'How do I choose the right small business consultant?' can be a very difficult question for any business owner. But the first question we need to answer is why would they need one in the first place?
Running any business is difficult these days, from retail to manufacturing and anywhere in-between, the number of rules and regulations to comply with seems to be growing by the week. From health and safety to employment law, if you're not on top of everything, you stand to take a very big fall when things go wrong. In addition, you might well know how to carry out the main aspects of your business, but are you getting the maximum benefit from your marketing? Are you managing your business data and records well and benefiting from the information they contain? Are you concentrating your efforts on the customers who actually generate profit instead of just increasing your turnover? A good small business consultant should be able to take away the difficulties of running a business, allow you to concentrate on the things you do well and ultimately increase the turnover, profit and efficiency of your business.

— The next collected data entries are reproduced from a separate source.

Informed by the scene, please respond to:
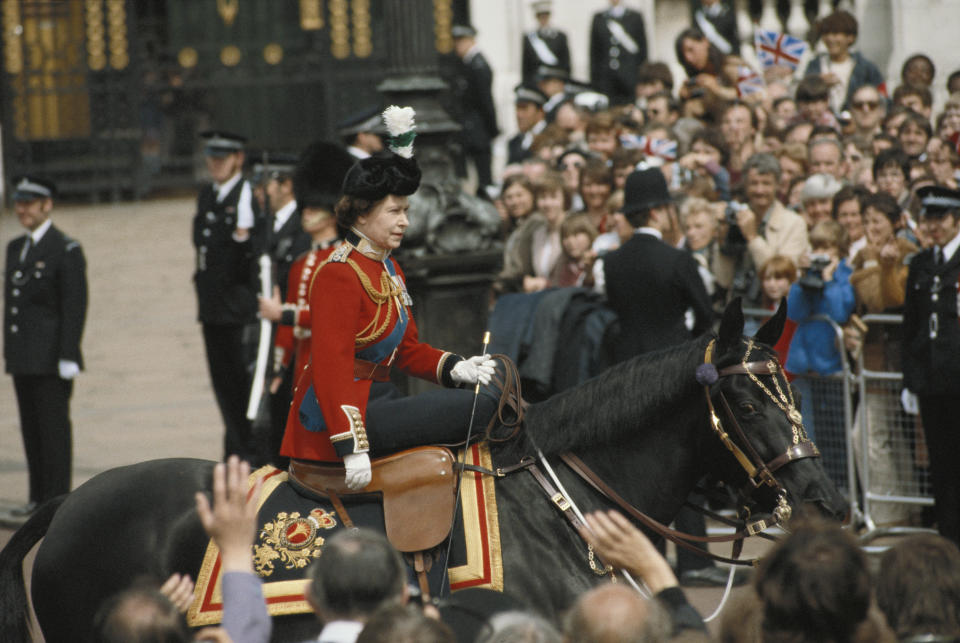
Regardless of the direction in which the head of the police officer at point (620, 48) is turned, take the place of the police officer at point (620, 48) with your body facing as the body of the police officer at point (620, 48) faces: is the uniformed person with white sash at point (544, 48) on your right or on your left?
on your right

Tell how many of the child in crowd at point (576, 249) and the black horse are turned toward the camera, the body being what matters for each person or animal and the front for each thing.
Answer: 1

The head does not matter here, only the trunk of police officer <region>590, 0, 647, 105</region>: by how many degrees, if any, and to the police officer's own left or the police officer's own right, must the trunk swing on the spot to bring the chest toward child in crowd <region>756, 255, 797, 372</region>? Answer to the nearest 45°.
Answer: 0° — they already face them

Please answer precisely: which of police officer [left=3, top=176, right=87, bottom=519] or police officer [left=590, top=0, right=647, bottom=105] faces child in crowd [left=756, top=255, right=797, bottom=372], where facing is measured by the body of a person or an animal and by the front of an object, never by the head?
police officer [left=590, top=0, right=647, bottom=105]

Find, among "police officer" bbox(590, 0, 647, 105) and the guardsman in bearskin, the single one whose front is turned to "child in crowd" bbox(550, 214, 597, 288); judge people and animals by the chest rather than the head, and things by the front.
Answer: the police officer

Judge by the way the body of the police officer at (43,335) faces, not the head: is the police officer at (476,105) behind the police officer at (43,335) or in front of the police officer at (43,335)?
behind

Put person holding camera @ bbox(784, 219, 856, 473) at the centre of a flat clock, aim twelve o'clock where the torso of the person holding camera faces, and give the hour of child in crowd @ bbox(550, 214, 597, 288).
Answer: The child in crowd is roughly at 2 o'clock from the person holding camera.

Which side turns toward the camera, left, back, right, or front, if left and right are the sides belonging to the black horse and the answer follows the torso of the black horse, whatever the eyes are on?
right

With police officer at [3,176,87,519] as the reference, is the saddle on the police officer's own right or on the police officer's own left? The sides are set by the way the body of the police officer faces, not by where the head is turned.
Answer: on the police officer's own left
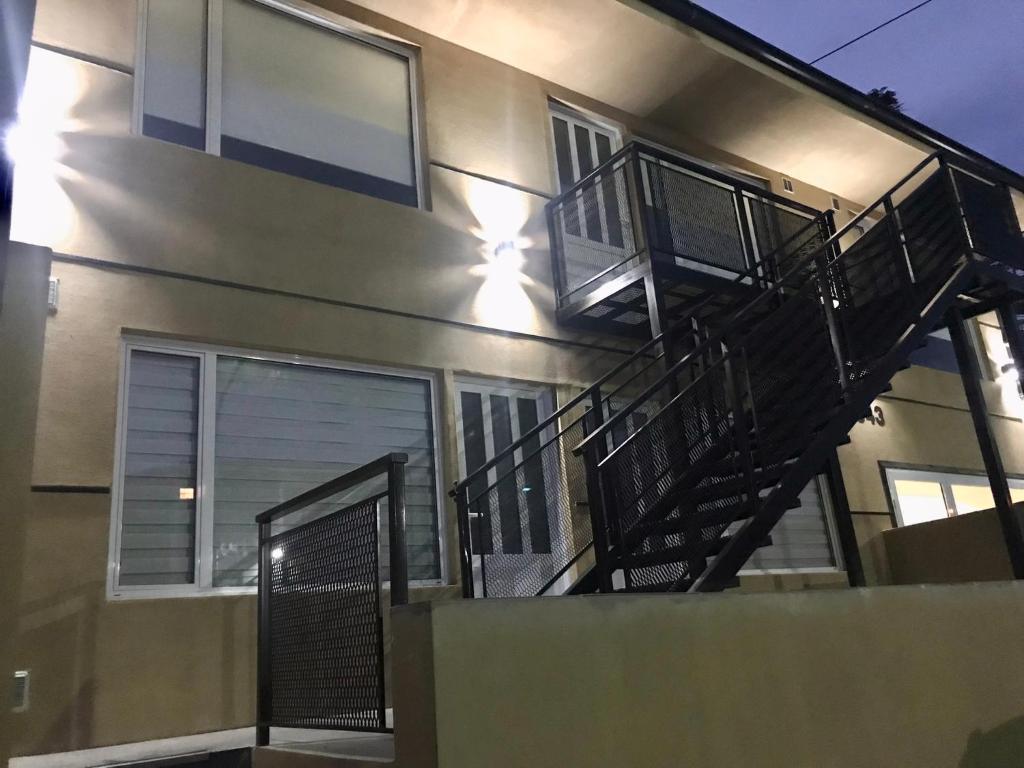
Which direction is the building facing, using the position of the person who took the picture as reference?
facing the viewer and to the right of the viewer
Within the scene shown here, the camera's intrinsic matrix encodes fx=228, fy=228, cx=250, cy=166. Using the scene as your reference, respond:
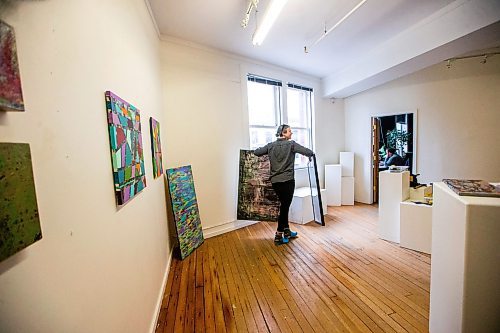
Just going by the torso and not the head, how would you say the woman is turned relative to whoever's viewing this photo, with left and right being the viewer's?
facing away from the viewer and to the right of the viewer

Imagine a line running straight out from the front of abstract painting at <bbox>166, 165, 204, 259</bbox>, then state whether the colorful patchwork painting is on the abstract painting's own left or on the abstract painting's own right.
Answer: on the abstract painting's own right

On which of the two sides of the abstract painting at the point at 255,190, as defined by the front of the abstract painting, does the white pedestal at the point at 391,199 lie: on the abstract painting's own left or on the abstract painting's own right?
on the abstract painting's own left

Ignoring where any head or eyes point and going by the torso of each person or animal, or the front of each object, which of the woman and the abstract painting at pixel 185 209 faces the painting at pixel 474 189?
the abstract painting

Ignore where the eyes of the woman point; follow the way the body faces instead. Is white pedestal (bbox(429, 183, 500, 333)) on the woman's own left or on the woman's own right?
on the woman's own right

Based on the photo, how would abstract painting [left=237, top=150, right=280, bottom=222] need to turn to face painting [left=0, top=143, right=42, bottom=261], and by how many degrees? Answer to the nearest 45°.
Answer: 0° — it already faces it

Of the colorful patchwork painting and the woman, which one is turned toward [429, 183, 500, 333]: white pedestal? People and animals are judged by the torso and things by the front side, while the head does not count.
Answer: the colorful patchwork painting

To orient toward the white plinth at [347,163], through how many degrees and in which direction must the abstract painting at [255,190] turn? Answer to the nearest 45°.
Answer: approximately 135° to its left

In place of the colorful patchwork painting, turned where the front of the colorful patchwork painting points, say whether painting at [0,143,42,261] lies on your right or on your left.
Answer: on your right

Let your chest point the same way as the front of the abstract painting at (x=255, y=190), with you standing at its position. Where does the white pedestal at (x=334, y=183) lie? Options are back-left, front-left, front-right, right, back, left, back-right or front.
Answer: back-left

So how do I choose a good small business consultant?
Unfortunately, there's no magic formula to choosing a small business consultant, but the first thing you need to decide is 'What do I want to achieve?' Some consultants specialise in one particular area - marketing, health and safety, human resources, management systems, web design, etc - while others offer a complete package of consultancy so that you only need to deal with one company. Narrowing down your requirements should allow you to focus on a handful of companies, either locally or nationally, who look to be able to handle the work you require.
Once you have a specific target in mind, make contact with the companies that you've shortlisted and ask them about what they can do to fulfil your requirements and what the likely cost will be. Also, and very importantly, ask them for the contact details of companies for whom they have done similar work for in the past - any small business consultancy that isn't willing to do this, should be taken off your shortlist. Speak to the past clients to get an idea of how well things went, were objectives met, etc to build up a picture of the consultants you're looking to deal with. Check out the credentials the small business consultant has - are they a member of any professional bodies who can verify their abilities, do they have the correct insurance in place for the work you want them to do - basically, iron out any doubts you have over the professionalism of their company and the work they do.
Hopefully, you've now narrowed the choice down to one or two possibilities. This is the stage to write a clear description of what you want to achieve (not how you want them to achieve it) and ask the new shortlisted small business consultants to propose how they will achieve your goals, exactly how much it will cost and what comeback there will be if they can't achieve what you want. Armed with all of the facts and figures, the final choice is really just down to personal feeling; assuming the answers and costs are fairly similar - choose the right small business consultant to work with and it should be the best thing that has ever happened to your business.